Erbakan Hoca bu zihniyeti şöyle yorumlamaktadır: “Bu devirler incelendiği zaman görülmektedir ki, insanlığın zamanla çoğalması, yaşama ihtiyaçlarını karşılamaları çeşitli ekonomik aşamaların meydana gelmesine sebebiyet vermiştir. Bu ekonomik aşamalar bir yandan o dönemlerin medeniyetlerini etkilemiş, medeniyetler de ekonomik aşamaları ve düzenleri etkilemiştir” (Erbakan, 2013: 214).

Hz.

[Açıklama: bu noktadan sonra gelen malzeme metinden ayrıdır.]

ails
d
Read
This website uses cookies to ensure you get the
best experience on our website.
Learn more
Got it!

Âdem (as)'in bilgisi, Allah'ın kendisine “esmae kulleha- bütün isimleri” öğretmesi nedeniyle Erbakan Hoca'nın da, Bediüzzaman'ın da tarih felsefesine uymamaktadır. Hz. Âdem (as)'in ve oğullarının “toplayıcı/meyvecilik” dönemi yaşadıklarına ilişkin vahyi bir delil bulunmamaktadır.

Tam tersine, Hz. Âdem (as) cennette “Bahçıvan”dır. Yasak Ağaç nedeniyle giyinme ihtiyacı ortaya çıkmıştır. “Terzi”lik mesleğinin “pir”idir. Yeryüzüne indiğinde Kâbe'yi inşa ederek “Mimar” olmuştur.

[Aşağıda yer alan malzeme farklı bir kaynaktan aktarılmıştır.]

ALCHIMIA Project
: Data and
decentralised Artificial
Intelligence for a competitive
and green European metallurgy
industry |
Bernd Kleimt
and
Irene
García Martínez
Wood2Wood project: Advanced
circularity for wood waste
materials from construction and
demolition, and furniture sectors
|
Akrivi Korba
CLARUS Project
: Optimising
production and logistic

Oğullarının aile sistemini tesis ederek “Ahlâk Nizamı” kurmuş ve oğulları arasında hakemlik yaparak ihtilafları çözmüştür. Âdem'in kurduğu toplumda “kurban”ın varlığının bir mülkiyet sistemi getirdiği de kabul edilmelidir. Kurbanın hayvancılığı temsil ettiği, toplayıcılık yapanların değil hayvanları ehlileştirerek “mülk” edinenlerin kurban ritüelini gerçekleştirebileceği de unutulmamalıdır. Âdem (as)'in “Ahlâk Nizamı”nda toplumu “Denetleyici” olduğu, “Hakemlik Sistemi”nin yerleşik bulunduğu açıktır.

Bediüzzaman'ın da Erbakan Hoca'nın da tarihin başlangıcını “toplayıcılık devri”ne sabitlemesi Batı'nın “gelişmeci, ilerlemeci” tarih düşüncesinin etkisi altında olup insanlığın başlangıcını ilkel saymaktadır. Erbakan Hoca da Bediüzzaman da bu şemayı tekrarlamış, sanayileşme, kalkınma meselesini merkeze almak nedeniyle insanlığı “toplayıcı-vahşi-ilkel-mağara adamı Âdem” figürüne iteklemiş ve medeniyetin sonraki yüzyıllarda tesis edildiği yargısına yakalanmıştır. Erbakan Hoca, “İnsanlık tarihinin bugüne kadar geçirdiği medeniyet dönemlerine bir göz atarsak, insanlık tarihi boyunca “kuvveti üstün tutan” her çatışmacı medeniyetten sonra “hakkı üstün tutan” barış ve dayanışmayı esas alan bir medeniyetin kurulduğunu görürüz. Bu medeniyet, insanlığa saadet getirmiş ve yeryüzünde ilimde, hukukta ve sanatta büyük değişme ve gelişmelere ortam hazırlamıştır” (Erbakan, 2013: 214) demekte ve “dönemci uygarlık felsefesini” kabulde ısrar etmektedir. Oysa ilk medeniyet Hz. Âdem'in inşa ettiği medeniyet olup, kuvveti üstün tutan Kabil ve kabilesi, hakkı üstün tutan medeniyeti yok etmiştir, Habil ölmüştür.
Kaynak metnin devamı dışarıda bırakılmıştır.